* _PROBLEM REQUIREMENTS_
Would you transcribe each of the entries exactly, with nothing added or dropped?

[Dataset entries]

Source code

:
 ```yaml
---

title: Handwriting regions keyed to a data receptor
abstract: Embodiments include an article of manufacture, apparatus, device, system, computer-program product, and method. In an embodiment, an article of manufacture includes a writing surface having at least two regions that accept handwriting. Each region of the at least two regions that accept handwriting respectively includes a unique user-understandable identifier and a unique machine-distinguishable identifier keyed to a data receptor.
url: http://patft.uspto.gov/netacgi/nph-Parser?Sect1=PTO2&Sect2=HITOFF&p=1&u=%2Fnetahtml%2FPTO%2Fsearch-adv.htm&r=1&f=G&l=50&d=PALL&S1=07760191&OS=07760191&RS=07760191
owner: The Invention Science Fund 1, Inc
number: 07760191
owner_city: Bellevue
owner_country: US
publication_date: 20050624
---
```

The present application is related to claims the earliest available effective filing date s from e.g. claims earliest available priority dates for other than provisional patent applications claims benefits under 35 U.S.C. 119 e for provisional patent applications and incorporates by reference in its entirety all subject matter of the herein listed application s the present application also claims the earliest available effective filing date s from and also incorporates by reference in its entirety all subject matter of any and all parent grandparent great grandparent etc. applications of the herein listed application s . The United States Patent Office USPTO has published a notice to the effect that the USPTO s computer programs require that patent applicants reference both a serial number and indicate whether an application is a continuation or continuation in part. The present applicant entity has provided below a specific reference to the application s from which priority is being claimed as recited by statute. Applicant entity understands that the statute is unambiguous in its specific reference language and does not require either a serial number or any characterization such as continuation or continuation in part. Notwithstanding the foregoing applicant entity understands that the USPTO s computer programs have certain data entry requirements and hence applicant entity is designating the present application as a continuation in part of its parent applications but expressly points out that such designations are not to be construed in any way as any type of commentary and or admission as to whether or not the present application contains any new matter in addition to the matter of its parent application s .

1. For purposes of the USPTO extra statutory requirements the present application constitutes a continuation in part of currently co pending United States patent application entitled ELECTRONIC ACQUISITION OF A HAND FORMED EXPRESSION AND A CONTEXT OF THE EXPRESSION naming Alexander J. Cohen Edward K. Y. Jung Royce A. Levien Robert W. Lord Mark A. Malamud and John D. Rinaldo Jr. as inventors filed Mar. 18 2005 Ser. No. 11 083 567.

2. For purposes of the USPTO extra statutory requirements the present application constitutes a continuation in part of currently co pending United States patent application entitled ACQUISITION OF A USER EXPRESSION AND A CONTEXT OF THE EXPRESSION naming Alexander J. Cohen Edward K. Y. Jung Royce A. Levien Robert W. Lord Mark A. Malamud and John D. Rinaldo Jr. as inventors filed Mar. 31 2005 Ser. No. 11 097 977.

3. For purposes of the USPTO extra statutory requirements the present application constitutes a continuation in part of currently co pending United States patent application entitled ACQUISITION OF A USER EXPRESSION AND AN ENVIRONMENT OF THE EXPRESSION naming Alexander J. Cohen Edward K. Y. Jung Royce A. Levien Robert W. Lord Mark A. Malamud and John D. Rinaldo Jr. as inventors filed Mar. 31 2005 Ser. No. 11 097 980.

* _RESPONSE_
Source code

:
 ```yaml
---

title: Handwriting regions keyed to a data receptor
abstract: Embodiments include an article of manufacture, apparatus, device, system, computer-program product, and method. In an embodiment, an article of manufacture includes a writing surface having at least two regions that accept handwriting. Each region of the at least two regions that accept handwriting respectively includes a unique user-understandable identifier and a unique machine-distinguishable identifier keyed to a data receptor.
url: http://patft.uspto.gov/netacgi/nph-Parser?Sect1=PTO2&Sect2=HITOFF&p=1&u=%2Fnetahtml%2FPTO%2Fsearch-adv.htm&r=1&f=G&l=50&d=PALL&S1=07760191&OS=07760191&RS=07760191
owner: The Invention Science Fund 1, Inc
number: 07760191
owner_city: Bellevue
owner_country: US
publication_date: 20050624
---
```

The present application is related to claims the earliest available effective filing date s from e.g. claims earliest available priority dates for other than provisional patent applications claims benefits under 35 U.S.C. 119 e for provisional patent applications and incorporates by reference in its entirety all subject matter of the herein listed application s the present application also claims the earliest available effective filing date s from and also incorporates by reference in its entirety all subject matter of any and all parent grandparent great grandparent etc. applications of the herein listed application s . The United States Patent Office USPTO has published a notice to the effect that the USPTO s computer programs require that patent applicants reference both a serial number and indicate whether an application is a continuation or continuation in part. The present applicant entity has provided below a specific reference to the application s from which priority is being claimed as recited by statute. Applicant entity understands that the statute is unambiguous in its specific reference language and does not require either a serial number or any characterization such as continuation or continuation in part. Notwithstanding the foregoing applicant entity understands that the USPTO s computer programs have certain data entry requirements and hence applicant entity is designating the present application as a continuation in part of its parent applications but expressly points out that such designations are not to be construed in any way as any type of commentary and or admission as to whether or not the present application contains any new matter in addition to the matter of its parent application s .

1. For purposes of the USPTO extra statutory requirements the present application constitutes a continuation in part of currently co pending United States patent application entitled ELECTRONIC ACQUISITION OF A HAND FORMED EXPRESSION AND A CONTEXT OF THE EXPRESSION naming Alexander J. Cohen Edward K. Y. Jung Royce A. Levien Robert W. Lord Mark A. Malamud and John D. Rinaldo Jr. as inventors filed Mar. 18 2005 Ser. No. 11 083 567.

2. For purposes of the USPTO extra statutory requirements the present application constitutes a continuation in part of currently co pending United States patent application entitled ACQUISITION OF A USER EXPRESSION AND A CONTEXT OF THE EXPRESSION naming Alexander J. Cohen Edward K. Y. Jung Royce A. Levien Robert W. Lord Mark A. Malamud and John D. Rinaldo Jr. as inventors filed Mar. 31 2005 Ser. No. 11 097 977.

3. For purposes of the USPTO extra statutory requirements the present application constitutes a continuation in part of currently co pending United States patent application entitled ACQUISITION OF A USER EXPRESSION AND AN ENVIRONMENT OF THE EXPRESSION naming Alexander J. Cohen Edward K. Y. Jung Royce A. Levien Robert W. Lord Mark A. Malamud and John D. Rinaldo Jr. as inventors filed Mar. 31 2005 Ser. No. 11 097 980.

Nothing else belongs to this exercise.